■ **Directions**: Can you duplicate the rows below word for word, starting with the very first line and stopping after the line that contains "L: pro širší", with that line included?

■ **Extracted records**:
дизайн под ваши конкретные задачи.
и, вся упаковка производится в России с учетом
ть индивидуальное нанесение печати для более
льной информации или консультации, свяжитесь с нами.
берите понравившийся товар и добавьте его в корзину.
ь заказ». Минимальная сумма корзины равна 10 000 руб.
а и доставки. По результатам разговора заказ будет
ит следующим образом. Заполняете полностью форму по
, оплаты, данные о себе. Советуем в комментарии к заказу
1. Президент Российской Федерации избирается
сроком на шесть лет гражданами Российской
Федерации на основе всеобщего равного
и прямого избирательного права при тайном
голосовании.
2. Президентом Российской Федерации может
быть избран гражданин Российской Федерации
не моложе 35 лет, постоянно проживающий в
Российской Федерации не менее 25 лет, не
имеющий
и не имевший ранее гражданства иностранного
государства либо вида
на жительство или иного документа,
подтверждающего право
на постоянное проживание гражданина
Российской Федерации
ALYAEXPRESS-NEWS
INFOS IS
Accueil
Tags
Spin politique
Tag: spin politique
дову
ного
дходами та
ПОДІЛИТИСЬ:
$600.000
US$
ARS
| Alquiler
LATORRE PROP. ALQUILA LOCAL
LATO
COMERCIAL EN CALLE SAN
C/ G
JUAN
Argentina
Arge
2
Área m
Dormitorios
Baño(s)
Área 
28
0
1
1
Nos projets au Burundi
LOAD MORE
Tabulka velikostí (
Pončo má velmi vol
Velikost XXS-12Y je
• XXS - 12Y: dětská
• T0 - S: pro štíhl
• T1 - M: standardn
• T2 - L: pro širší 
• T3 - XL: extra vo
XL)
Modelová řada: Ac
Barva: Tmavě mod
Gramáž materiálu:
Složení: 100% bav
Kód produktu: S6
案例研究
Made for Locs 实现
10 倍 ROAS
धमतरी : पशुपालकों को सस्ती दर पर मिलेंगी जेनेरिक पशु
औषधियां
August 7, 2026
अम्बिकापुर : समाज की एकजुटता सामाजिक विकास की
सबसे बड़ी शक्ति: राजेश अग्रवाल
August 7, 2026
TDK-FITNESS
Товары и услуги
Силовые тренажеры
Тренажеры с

■ **Response to this exercise**:
дизайн под ваши конкретные задачи.
и, вся упаковка производится в России с учетом
ть индивидуальное нанесение печати для более
льной информации или консультации, свяжитесь с нами.
берите понравившийся товар и добавьте его в корзину.
ь заказ». Минимальная сумма корзины равна 10 000 руб.
а и доставки. По результатам разговора заказ будет
ит следующим образом. Заполняете полностью форму по
, оплаты, данные о себе. Советуем в комментарии к заказу
1. Президент Российской Федерации избирается
сроком на шесть лет гражданами Российской
Федерации на основе всеобщего равного
и прямого избирательного права при тайном
голосовании.
2. Президентом Российской Федерации может
быть избран гражданин Российской Федерации
не моложе 35 лет, постоянно проживающий в
Российской Федерации не менее 25 лет, не
имеющий
и не имевший ранее гражданства иностранного
государства либо вида
на жительство или иного документа,
подтверждающего право
на постоянное проживание гражданина
Российской Федерации
ALYAEXPRESS-NEWS
INFOS IS
Accueil
Tags
Spin politique
Tag: spin politique
дову
ного
дходами та
ПОДІЛИТИСЬ:
$600.000
US$
ARS
| Alquiler
LATORRE PROP. ALQUILA LOCAL
LATO
COMERCIAL EN CALLE SAN
C/ G
JUAN
Argentina
Arge
2
Área m
Dormitorios
Baño(s)
Área 
28
0
1
1
Nos projets au Burundi
LOAD MORE
Tabulka velikostí (
Pončo má velmi vol
Velikost XXS-12Y je
• XXS - 12Y: dětská
• T0 - S: pro štíhl
• T1 - M: standardn
• T2 - L: pro širší 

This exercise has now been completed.